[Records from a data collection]

------------------------------------------------------------

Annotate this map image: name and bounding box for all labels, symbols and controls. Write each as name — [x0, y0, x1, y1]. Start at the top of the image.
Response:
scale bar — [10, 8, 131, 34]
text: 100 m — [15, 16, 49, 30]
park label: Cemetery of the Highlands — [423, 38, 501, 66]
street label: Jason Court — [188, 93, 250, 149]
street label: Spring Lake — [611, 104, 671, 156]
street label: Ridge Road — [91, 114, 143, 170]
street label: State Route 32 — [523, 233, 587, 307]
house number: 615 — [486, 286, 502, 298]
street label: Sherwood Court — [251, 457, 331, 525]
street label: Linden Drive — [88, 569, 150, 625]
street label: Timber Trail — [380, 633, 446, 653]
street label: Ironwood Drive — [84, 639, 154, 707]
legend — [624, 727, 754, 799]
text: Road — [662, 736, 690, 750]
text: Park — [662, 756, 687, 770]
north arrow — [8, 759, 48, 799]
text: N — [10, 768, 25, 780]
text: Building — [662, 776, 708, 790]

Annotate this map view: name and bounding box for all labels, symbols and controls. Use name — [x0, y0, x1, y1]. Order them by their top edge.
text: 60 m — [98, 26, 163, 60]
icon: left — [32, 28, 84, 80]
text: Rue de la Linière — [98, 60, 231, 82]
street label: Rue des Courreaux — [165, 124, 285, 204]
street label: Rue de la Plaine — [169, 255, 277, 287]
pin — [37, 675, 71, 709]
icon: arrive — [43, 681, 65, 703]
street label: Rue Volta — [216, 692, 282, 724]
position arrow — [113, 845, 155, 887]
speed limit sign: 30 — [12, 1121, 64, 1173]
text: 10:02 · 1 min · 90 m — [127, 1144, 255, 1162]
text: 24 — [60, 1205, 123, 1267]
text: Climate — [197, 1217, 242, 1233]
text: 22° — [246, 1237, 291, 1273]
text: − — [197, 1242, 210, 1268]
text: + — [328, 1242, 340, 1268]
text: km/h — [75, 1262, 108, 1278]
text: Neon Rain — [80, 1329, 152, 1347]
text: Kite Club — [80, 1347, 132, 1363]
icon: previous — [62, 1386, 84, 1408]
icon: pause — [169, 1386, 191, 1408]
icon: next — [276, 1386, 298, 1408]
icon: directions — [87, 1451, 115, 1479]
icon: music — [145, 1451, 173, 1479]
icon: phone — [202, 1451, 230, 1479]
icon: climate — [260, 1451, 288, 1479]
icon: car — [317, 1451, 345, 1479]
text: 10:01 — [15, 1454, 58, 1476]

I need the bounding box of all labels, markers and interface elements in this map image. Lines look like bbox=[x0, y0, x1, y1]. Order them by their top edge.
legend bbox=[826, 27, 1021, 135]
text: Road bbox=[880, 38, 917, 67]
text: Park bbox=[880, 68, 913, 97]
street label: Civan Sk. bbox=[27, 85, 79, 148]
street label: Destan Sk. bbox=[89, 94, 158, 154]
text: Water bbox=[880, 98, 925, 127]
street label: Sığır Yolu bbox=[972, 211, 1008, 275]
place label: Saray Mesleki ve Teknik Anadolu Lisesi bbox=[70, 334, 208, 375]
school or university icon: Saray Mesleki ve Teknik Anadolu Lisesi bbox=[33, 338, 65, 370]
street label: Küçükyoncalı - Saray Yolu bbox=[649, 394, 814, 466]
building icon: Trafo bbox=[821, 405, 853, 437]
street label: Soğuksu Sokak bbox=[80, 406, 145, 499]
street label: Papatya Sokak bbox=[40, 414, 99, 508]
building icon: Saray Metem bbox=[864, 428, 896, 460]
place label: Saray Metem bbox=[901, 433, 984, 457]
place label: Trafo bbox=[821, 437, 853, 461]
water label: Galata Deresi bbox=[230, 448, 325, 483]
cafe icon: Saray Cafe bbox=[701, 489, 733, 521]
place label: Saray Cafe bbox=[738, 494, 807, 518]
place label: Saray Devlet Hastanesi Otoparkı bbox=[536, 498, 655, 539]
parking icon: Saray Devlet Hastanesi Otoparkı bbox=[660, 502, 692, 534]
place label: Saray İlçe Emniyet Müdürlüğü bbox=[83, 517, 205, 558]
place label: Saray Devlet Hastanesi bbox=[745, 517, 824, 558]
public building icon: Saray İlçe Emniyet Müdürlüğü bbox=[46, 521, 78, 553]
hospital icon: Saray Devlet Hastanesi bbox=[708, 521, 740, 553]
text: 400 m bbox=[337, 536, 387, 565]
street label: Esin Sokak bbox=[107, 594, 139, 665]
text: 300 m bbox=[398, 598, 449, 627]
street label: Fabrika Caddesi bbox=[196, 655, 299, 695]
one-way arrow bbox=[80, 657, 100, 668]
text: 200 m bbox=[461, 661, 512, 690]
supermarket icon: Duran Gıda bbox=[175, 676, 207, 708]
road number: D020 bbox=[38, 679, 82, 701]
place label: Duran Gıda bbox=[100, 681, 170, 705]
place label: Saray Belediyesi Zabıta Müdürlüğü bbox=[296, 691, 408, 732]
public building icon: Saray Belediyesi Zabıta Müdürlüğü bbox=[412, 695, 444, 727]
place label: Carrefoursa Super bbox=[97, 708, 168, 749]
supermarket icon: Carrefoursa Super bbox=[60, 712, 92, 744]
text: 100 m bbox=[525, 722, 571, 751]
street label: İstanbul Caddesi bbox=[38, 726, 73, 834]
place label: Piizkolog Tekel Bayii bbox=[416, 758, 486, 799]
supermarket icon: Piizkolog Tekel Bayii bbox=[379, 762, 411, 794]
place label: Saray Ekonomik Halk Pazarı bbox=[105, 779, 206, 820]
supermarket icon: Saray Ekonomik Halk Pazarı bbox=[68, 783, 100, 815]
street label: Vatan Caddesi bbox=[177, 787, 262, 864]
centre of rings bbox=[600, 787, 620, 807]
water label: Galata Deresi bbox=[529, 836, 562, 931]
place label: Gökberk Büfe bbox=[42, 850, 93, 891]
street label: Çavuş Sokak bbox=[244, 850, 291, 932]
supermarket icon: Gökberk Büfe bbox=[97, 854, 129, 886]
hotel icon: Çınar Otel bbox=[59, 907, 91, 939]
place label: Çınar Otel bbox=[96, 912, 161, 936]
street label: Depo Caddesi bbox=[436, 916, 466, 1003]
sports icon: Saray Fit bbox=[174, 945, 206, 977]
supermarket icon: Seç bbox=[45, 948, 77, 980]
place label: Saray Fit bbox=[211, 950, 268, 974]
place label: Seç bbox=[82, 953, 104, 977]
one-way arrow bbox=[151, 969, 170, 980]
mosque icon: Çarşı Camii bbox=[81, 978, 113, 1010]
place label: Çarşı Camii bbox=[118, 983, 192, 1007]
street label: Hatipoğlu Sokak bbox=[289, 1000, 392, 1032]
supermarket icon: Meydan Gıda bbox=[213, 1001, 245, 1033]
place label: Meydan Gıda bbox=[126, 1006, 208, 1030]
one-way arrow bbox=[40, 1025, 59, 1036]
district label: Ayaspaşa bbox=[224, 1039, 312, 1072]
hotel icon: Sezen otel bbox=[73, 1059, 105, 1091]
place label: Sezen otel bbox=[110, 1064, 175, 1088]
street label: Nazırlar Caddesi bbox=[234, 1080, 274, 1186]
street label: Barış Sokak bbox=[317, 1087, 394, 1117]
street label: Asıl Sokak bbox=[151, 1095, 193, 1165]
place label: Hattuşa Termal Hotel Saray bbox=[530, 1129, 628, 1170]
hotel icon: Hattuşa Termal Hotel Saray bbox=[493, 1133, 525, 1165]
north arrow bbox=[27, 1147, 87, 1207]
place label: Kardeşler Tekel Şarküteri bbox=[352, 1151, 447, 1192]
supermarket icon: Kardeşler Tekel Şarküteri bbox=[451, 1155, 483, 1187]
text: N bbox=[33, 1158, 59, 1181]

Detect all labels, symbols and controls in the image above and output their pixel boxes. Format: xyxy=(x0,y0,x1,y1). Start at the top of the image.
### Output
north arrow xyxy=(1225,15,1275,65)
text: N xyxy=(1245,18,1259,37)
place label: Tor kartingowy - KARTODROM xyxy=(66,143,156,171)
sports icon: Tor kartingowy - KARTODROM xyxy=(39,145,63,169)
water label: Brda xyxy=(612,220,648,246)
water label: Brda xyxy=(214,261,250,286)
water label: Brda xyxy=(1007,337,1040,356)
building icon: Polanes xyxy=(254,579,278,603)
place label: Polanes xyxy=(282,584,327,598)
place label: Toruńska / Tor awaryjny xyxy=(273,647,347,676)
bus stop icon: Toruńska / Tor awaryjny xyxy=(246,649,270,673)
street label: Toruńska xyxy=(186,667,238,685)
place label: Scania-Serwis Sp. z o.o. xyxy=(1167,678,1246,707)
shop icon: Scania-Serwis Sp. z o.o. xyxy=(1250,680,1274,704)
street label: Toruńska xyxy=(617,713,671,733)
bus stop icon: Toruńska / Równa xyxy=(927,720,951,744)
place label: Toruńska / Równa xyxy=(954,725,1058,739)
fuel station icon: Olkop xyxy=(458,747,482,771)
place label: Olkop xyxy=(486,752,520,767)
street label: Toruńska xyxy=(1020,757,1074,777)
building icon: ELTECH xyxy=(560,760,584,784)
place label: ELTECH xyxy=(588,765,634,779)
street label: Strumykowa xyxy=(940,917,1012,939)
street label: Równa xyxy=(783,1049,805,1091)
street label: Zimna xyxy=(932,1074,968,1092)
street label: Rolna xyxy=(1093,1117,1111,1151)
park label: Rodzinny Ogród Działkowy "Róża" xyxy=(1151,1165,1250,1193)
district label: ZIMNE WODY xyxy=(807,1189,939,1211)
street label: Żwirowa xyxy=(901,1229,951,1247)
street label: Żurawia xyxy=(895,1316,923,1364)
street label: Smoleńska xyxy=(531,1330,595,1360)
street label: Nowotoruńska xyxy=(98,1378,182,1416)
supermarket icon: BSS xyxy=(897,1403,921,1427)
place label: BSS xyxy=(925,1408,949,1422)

------------------------------------------------------------

Try it
In how many lines of the data does the word "bounding" appear? Respond with the number and nothing more.

Response area
3